Все кинулись на дорогу, поглядеть, что за коня ведет дед Поликарп, а увидев, притихли: плелась за дедом, устало мотая головой и широко расставляя задние ноги, тощая кобыла.
Она была настолько худа, что казалось, острые кости вот-вот проткнут кожу.
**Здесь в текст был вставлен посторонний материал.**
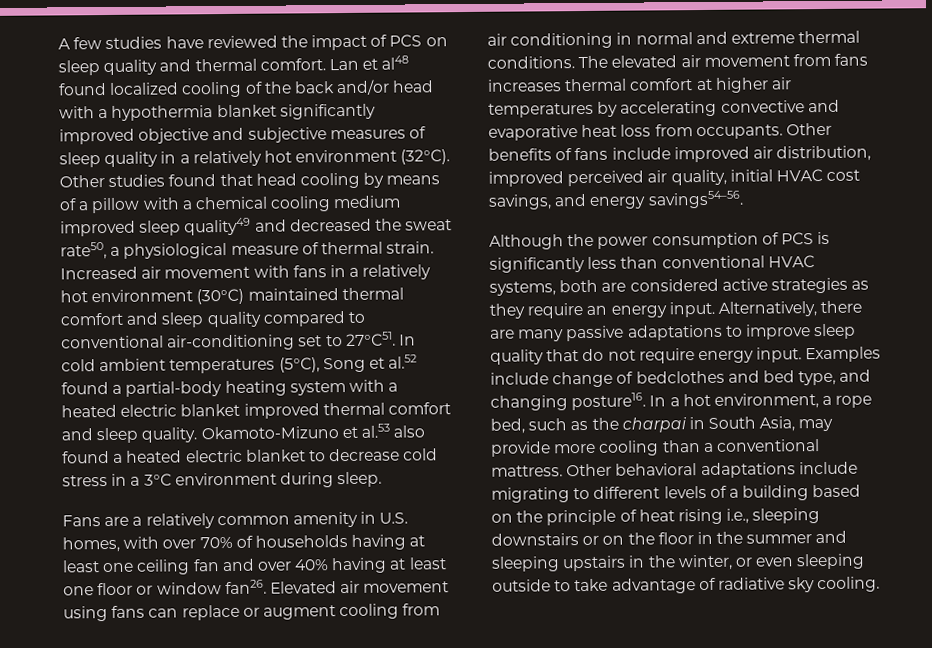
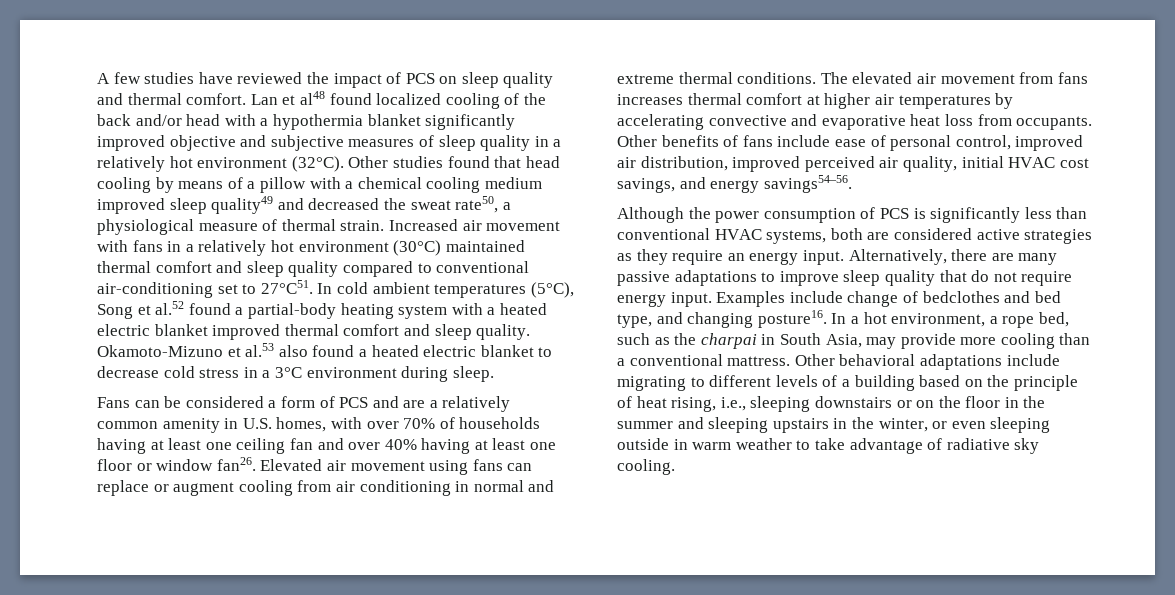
(101, 521) none -> [134,396,399,408] can be considered a form of PCS and
(671, 153) none -> [834,135,1011,151] ease of personal control,
[677,508,723,525] rising -> [671,397,717,412] rising,
(551, 585) none -> [673,438,792,450] in warm weather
- Она, Поликарп, хоть и брюхатая,- сказал кузнец Никифор, а видать, тебе ровесница.
- Ага, взорвался Поликарп, семнадка твою двадцать! Думал задарма тебе рысака дадуть? Спасибо и на том. А чем зубы то скалить, дак лучше бы глянул, как копыта ей прибрать. Вон как разлапились.
Дети, обступив кобылу, гладили ее, выщипывая неотлинявшую, клочьями торчавшую в разные стороны старую шерсть, отгоняли мух, облепивших ноздри и слезящиеся глаза.
- А звать-то ее как?- спросила Дуриманиха,
-Кобыла да и все тут, руками развел старик.
-Звездочка! Звездочка!- наперебой закричали дети, указывая на белое пятно на лбу кобылы.
Кобыла вздрогнула, открыла глаза и, казалось, только сейчас заметила обступивших ее людей, протянутые к ней ребячьи руки с зелеными пучками травы.
-Может, в плуг, ее – задумчиво сказал Поликарп. – Все ж таки подмога… .
-Христос с тобой!- загалдели бабы. –Она ж вот-вот. На сносях. «Подмога», от нас ей подмога сейчас треба.
-А как гектары на нее дадуть?- крутанул головой дед.
-Не дадуть-! Стояли бабы на своем. В случае чего Кондратьев заступиться.
Так и спасли бабы животину, от плуга. Зато сами впряглись в него и ни конца этому ярму не было видно, ни краю.